実際、欧州の都市ではディーゼル車進入禁止を決めるケースが如実に増えている。結果、欧州でのディーゼル車の売り上げは大幅ダウンを余儀なくされ、代わりに欧州進出で長年足踏みをしていたトヨタ自動車がハイブリッドの売り上げを大幅に増やしている。

フォルクスワーゲングループは、ディーゼルを継続生産していく方法を模索する一方で、「われわれは自動車が引き起こした地球温暖化を憂慮してEV化改革を推し進める」ともアナウンスしてきた。しかし、この2つは大気汚染の問題を含めると途端に矛盾を起こす。

筆者の立場を明らかにしておくと、ディーゼルエンジンはCO2削減により温暖化防止には一定の効果があるが、同時にガソリンエンジン比で窒素酸化物(NOx)と粒状物質(PM)の排出量が多く、大気汚染面では、いまだ課題を残すエンジンだと考えている。

フォルクスワーゲンが明らかにすべきこと

最大の当事者であるフォルクスワーゲンは、ディーゼルエンジンの将来像について、CO2削減のメリットを生かして、今後も温暖化防止に貢献できるのかどうか、そのために問題となっているNOxとPMの抑制技術を開発することが可能かどうかを自ら明らかにすべきなのに、そこを巧妙に避けながら、EV化をリードする姿勢の強調によって当面の批判をかわし、にもかかわらずディーゼルへの未練が隠せない。本音と建前の混在が甚だしい。

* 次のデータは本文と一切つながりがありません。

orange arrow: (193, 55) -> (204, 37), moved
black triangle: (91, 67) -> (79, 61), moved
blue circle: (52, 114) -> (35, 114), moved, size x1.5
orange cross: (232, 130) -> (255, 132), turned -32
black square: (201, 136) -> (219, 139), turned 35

本当ならばディーゼルゲートについてしっかり処分と反省を行ったうえで、当事者としてディーゼルエンジンの信頼回復に正面から取り組むのが筋ではないか。あるいはもしディーゼルエンジンがそれに値しないと結論しているのであれば、観測気球を上げて「ディーゼルは今後も重要な技術である」とする主張は引っ込めたほうがいいだろう。

技術的にはこういうことだ。ディーゼルエンジンはその構造上、燃料濃度を燃焼室全体で均一にすることが難しい。空気のみを予圧縮して圧縮熱で着火温度まで高めたところに、燃焼室内に直噴インジェクターから燃料を噴射して着火させる仕組みなので、燃料は空気に触れた途端燃え始め、インジェクター周辺では空燃比が濃くなり、インジェクターから離れたところでは空燃比が薄くなることを完全には防止できない。

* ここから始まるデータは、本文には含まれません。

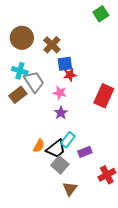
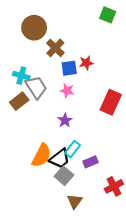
green square: (101, 14) -> (108, 15), turned -35
brown circle: (22, 38) -> (34, 28), moved
red star: (70, 75) -> (86, 63), moved
pink star: (60, 93) -> (67, 91), moved
orange semicircle: (39, 146) -> (42, 155), size x1.6

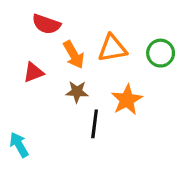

濃い部分では燻ってPMや一酸化炭素(CO)が生成されるし、燃え残りの生ガス、つまり炭化水素(HC)が残留する。薄い部分では燃料が届く前に加熱された空気中の酸素と窒素が化合してNOxができてしまう。ディーゼルエンジンの燃焼室はこれを抑制するために一生懸命縦方向の渦(タンブル)を作り出したり、インジェクターの噴射圧力を上げたり、噴射孔の数を増やしたりと工夫を凝らしているのだが、燃料と空気を十分混ぜ合わせて均一にする前に燃え出してしまうことは原理的に防げない。そのため大気汚染公害の原因として問題になっているわけだ。